• **Task statement**:
Return all lines in the data where the string "pixel" can be found.

• **Data supplied**:
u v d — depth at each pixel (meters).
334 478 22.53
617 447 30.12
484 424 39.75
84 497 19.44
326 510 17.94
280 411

==

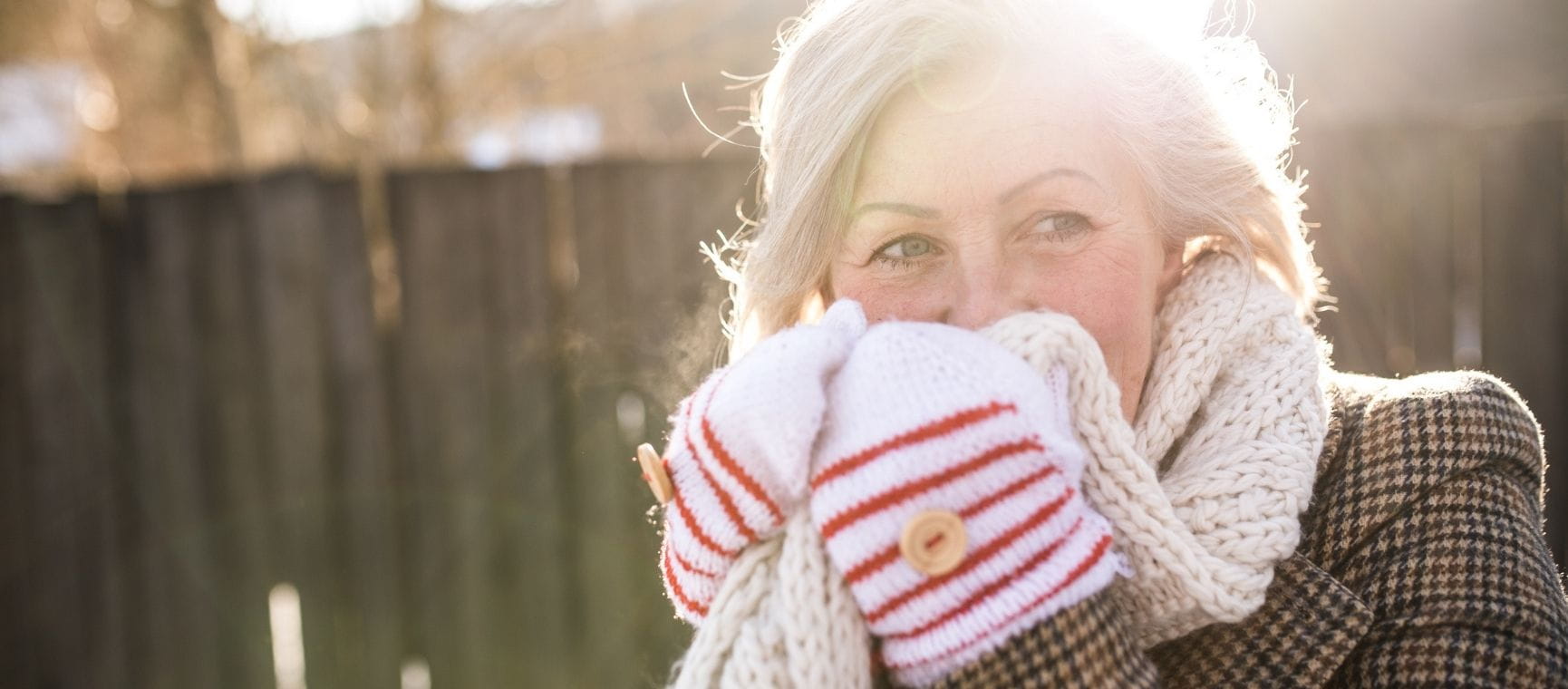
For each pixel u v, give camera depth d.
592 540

• **Problem solution**:
u v d — depth at each pixel (meters).
For each pixel u v, give camera depth d.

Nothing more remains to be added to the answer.